Residents of Flint, Michigan face an uphill battle as they begin to address the implications of a lead contaminated water supply that may have caused serious and long lasting damage to their health. While those exposed to the toxic metal are demanding clean water, they are also starting to raise legal questions. How successful will their legal claims be? In this Q&A, Professor Nora Freeman Engstrom discusses the legal issues involved in this complicated health crisis.

Many Americans have been following the unfolding water crisis in Flint, Michigan with growing alarm and have wondered whether those affected will be able to get some relief in the courts. What’s your perspective?

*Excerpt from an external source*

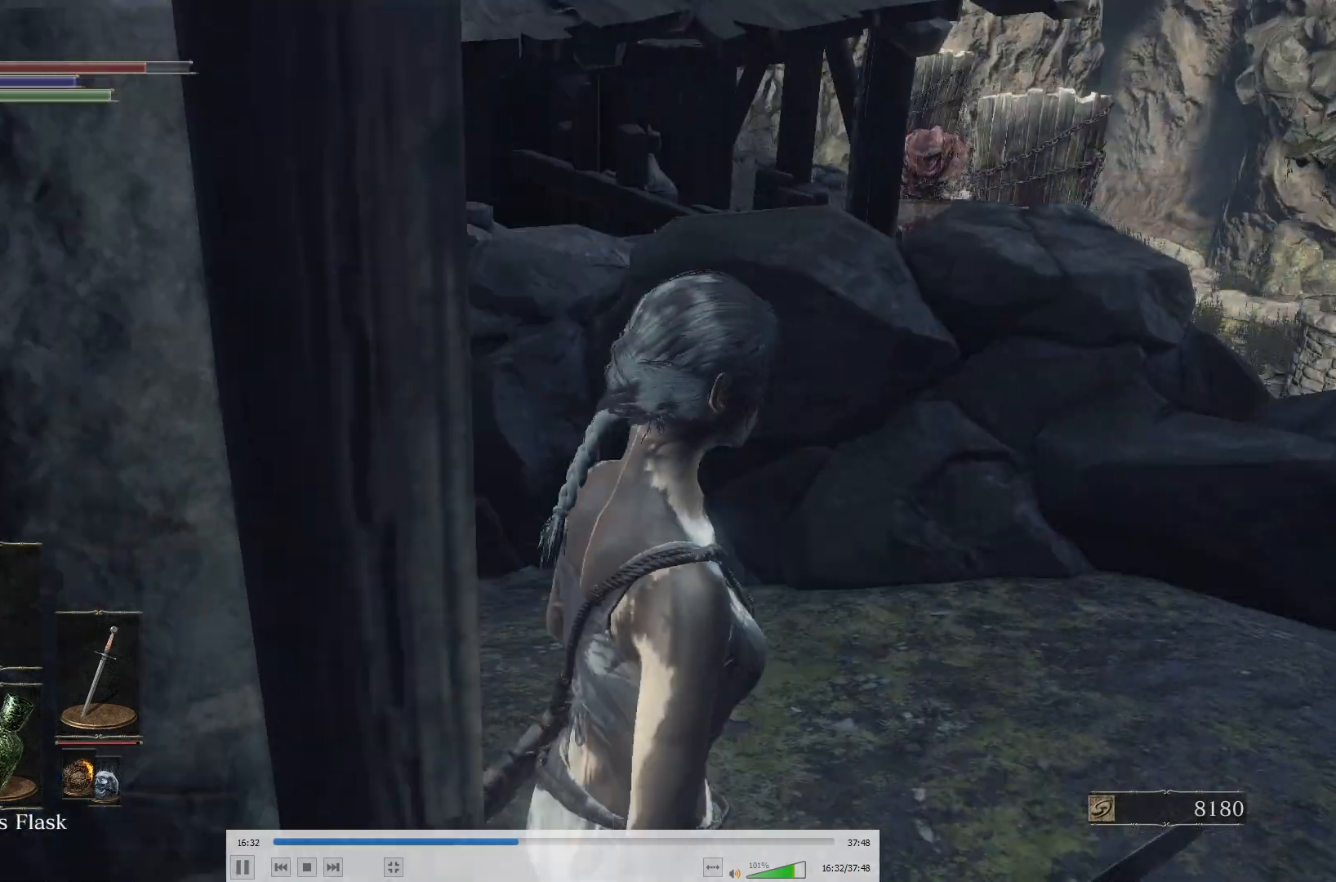
{"dt_ms": 500, "buttons": [], "left_stick": "center", "right_stick": "center", "button_events": []}
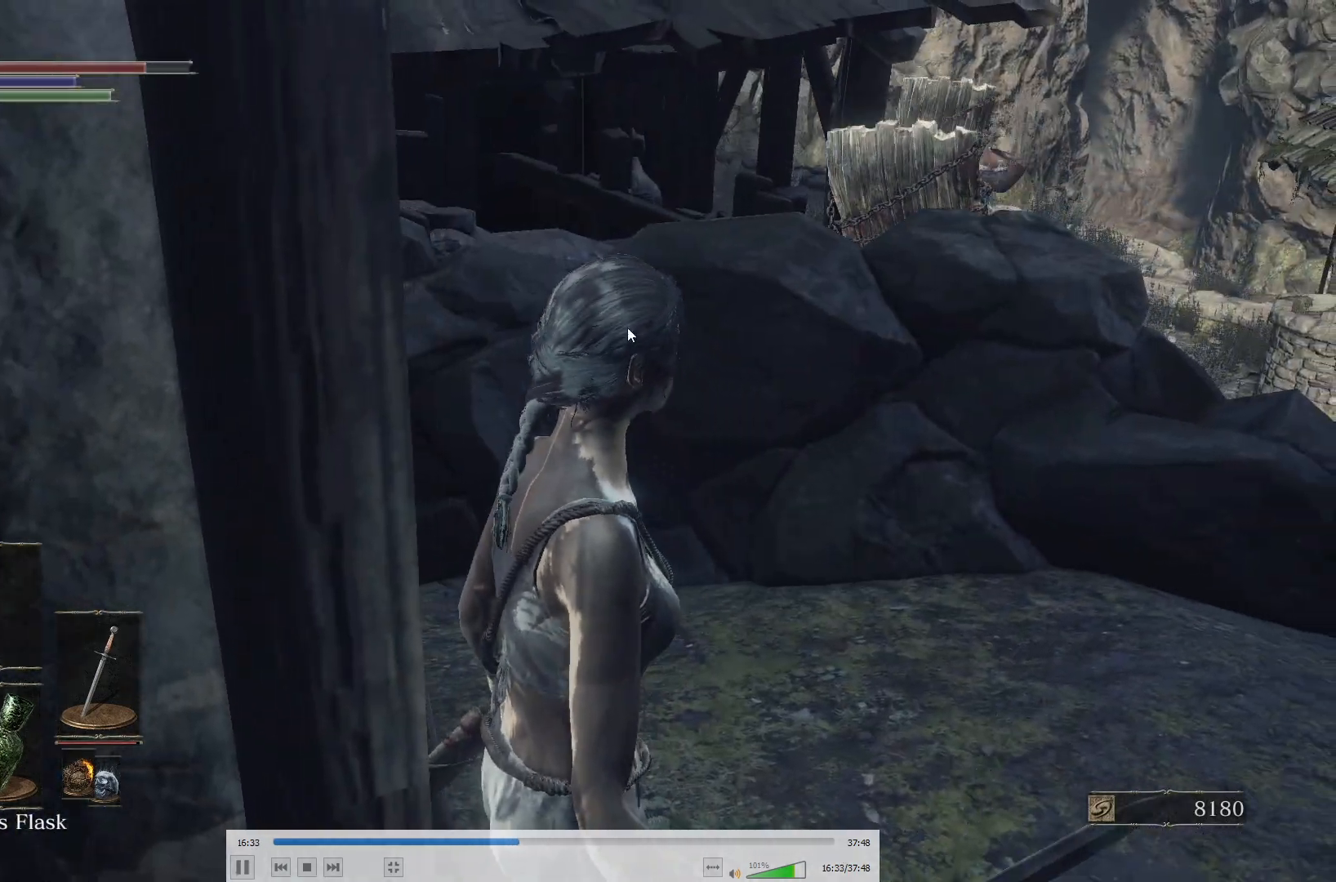
{"dt_ms": 500, "buttons": ["B"], "left_stick": "down", "right_stick": "left", "button_events": [[217, "B", "down"]]}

On the face of it, the lead scandal in Flint, Michigan looks like it has all the makings of a blockbuster mass tort. Every mass tort needs a villain, and here, you have a group of purported public servants, charged with ensuring the welfare and safety of the people of Michigan, who look like they were indifferent, even as poison flowed out of residents’ taps. Every mass tort benefits when there is a sympathetic plaintiff community that didn’t voluntarily accept the risk or contribute to its own harm (by smoking, driving too fast, or eating too much, say). Here, you have tens of thousands of vulnerable victims, many of whom are children, who did no more than take baths and drink glasses of water. Further, an action is more attractive when injuries are serious. That box is checked: Some of Flint’s residents will, no doubt, sustain lasting physical and cognitive impairments. And, finally, some mass torts flounder when there is disagreement concerning whether the alleged toxic substance really is capable of causing physical harm. But again, that is not an issue here. Lead’s danger is conclusively established and has been recognized for decades.

That sounds positive. What’s the catch?

Despite everything I just said, Flint residents will have a very hard time obtaining fair compensation through the tort liability system.